Wie die Umgebung den Geschmackssinn beeinflusst
Wissenschaftler an der Universität Oxford untersuchen, wie Farben, Formen und Klänge unseren Geschmack beeinflussen.

Das schmackhafte Experiment veranschaulicht nur einen Ansatz von Charles Spence, der als Professor für Experimentelle Psychologie an der Universität Oxford arbeitet und derzeit für Schlagzeilen in führenden britischen Zeitungen sorgt. Zusammen mit Neurowissenschaftlern, Marketing-Experten, Musikwissenschaftlern, Designern und Küchenchefs geht er Geschmacksempfinden und Wahrnehmung beim Essen und Trinken nach.
Letztendlich beruht der Geschmack, den wir bei Salzigem, Süßem, Saurem oder Bitterem empfinden, auf nichts anderem als Impulsen, die über Nervenbahnen in unser Gehirn gelangen. Auf ähnliche Weise wird unser Gehirn durch Musik stimuliert. Vielleicht wird es also in Zukunft möglich sein, durch die Wahl des idealen Soundtracks im Hintergrund etwa auf zu viel Zucker zu verzichten?

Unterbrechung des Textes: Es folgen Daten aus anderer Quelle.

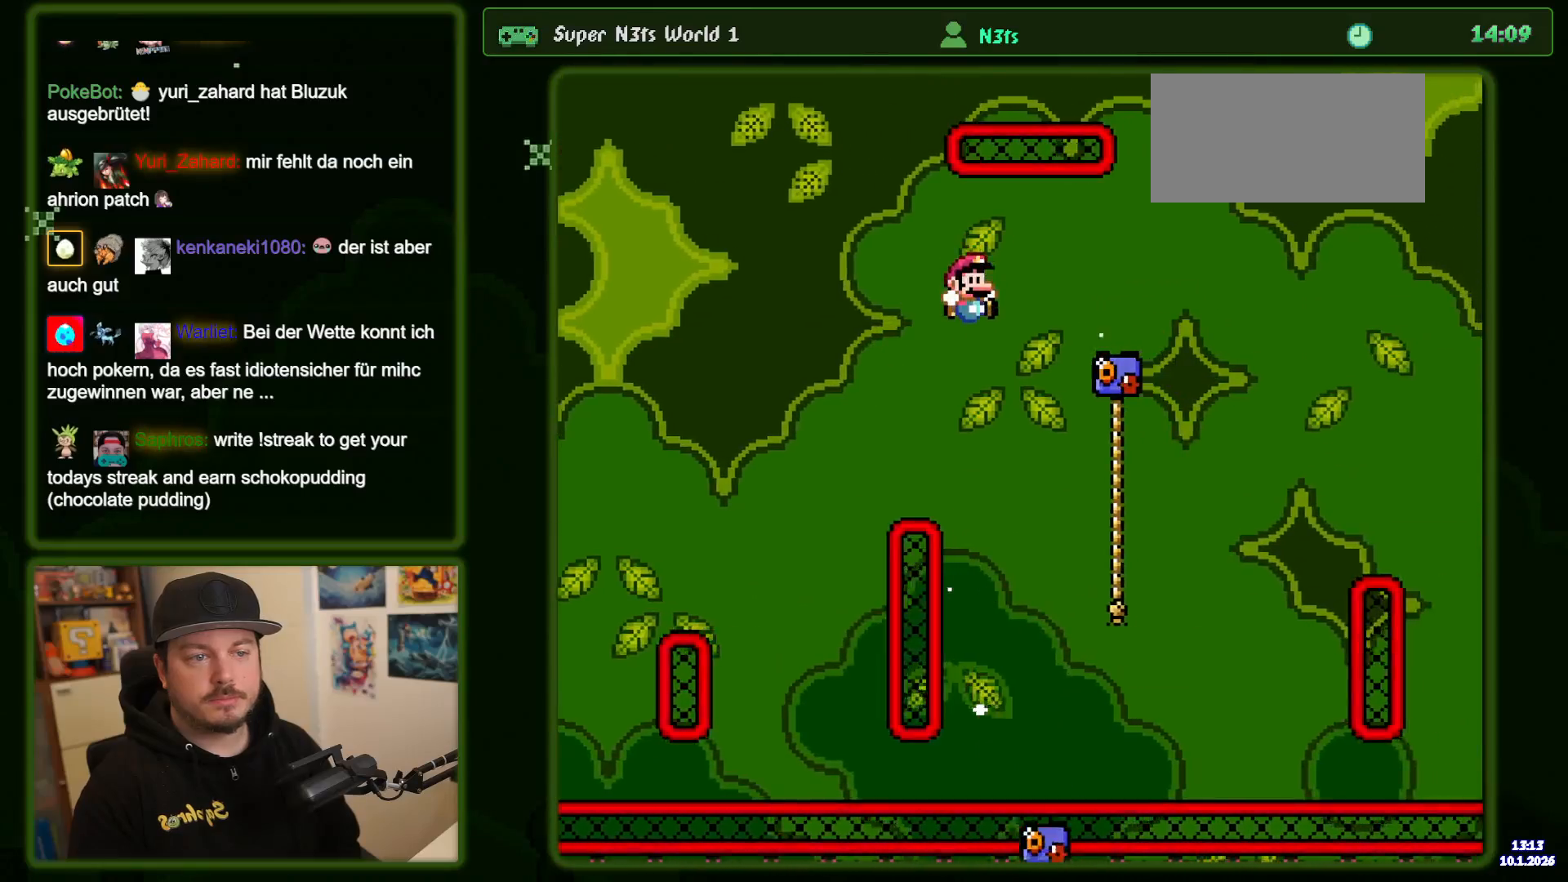
{"buttons": ["B", "Y", "DPAD_RIGHT"], "events": [[150, "B", "up"], [367, "B", "down"]]}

Musik ist aber nur ein Faktor. "Geschmack wird stimuliert über die gesamte Umgebung, darunter auch den visuellen Kontext", erklärt Spence. "Beim Essen werden alle Empfindungen zusammengeführt. Der Raum, die Musik, selbst die Form und die Farbe des Geschirrs spielen dabei eine Rolle".
In einer Studie, die Spence mit dem spanischen Koch Ferran Adrià entwickelte, haben Restaurantgäste eine identische Erdbeermousse als zehn Prozent weniger süß beurteilt, wenn diese auf einem schwarzen statt weißen Teller serviert wurde. Eine andere Untersuchung zeigte, dass der Geschmack von Whisky als süß, holzig oder grasig bewertet wird, je nach Lichtverhältnissen, Duft oder Hintergrundmusik. Spence untersuchte auch, warum Tomatensaft an Beliebtheit im Flugzeug gewinnt, und warum Pommes frites besser schmecken, wenn sie sich knusprig anhören. "Schon ehe wir das Essen in den Mund führen, entscheidet das Gehirn, wie es uns schmeckt", sagt Spence. "Die Menschen kaufen einen Wein, der auf der sonnigen Terrasse im Urlaub für Begeisterung sorgte, und stellen fest, dass der gleiche Wein auf der Wohnzimmercouch furchtbar schmeckt. Eine ähnliche Erfahrung hat jeder schon gemacht".
Seine Arbeit hat sowohl die Aufmerksamkeit der akademischen Welt wie auch der großen Lebensmittelkonzerne geweckt. Kaffeegigant Starbucks hat eine Musikliste für seine Kunden entwickelt, um ihnen die Coffee Shop-Erfahrung zu Hause zu vermitteln. Nachdem der britische Süßwaren-Produzent Cadbury seine Schokotafel Dairy Milk in runder Form anbot, klagten die Kunden über veränderten Geschmack. Dabei blieb die Rezeptur gleich. Warum? Runder schmeckt süßer. Überraschenderweise machen völlig unterschiedliche Gruppen von Menschen hier die gleichen Erfahrungen.
Mit unserem Wissen über die Funktion des menschlichen Gehirns können wir viel darüber lernen, welche Formen, Farben und Klänge welchen Geschmack hervorrufen. Letztendlich kann das dazu beitragen, gesünderes und schmackhafteres Essen herzustellen. In die gleiche Richtung gehen die jüngsten Versuche des britischen Wissenschaftlers. Derzeit arbeitet er mit einem Philosophen an neuen Methoden, wie man Insekten als Fleischersatz verwendet - um in Zukunft mehr Menschen zu einer gesünderen Menüwahl zu bewegen. "Früher lag das Augenmerk auf der Verwendung neuer Methoden und Technologien in der Küche - gesehen hat man diese zwar nicht, aber man schmeckte den Unterschied", sagt Spence. Im Lauf der Zeit werde man wohl mehr nützliche mobile Technologie direkt am Tisch der Gäste sehen. Restaurants sind die perfekte Spielwiese für Menü-Innovationen. Wenn man die Küchenchefs überzeugt, dass die Farbe der Teller für den Gast eine Rolle spielt, könnten sie ihre Menükarte täglich entsprechend anpassen - quasi mit einem Fingerschnippen.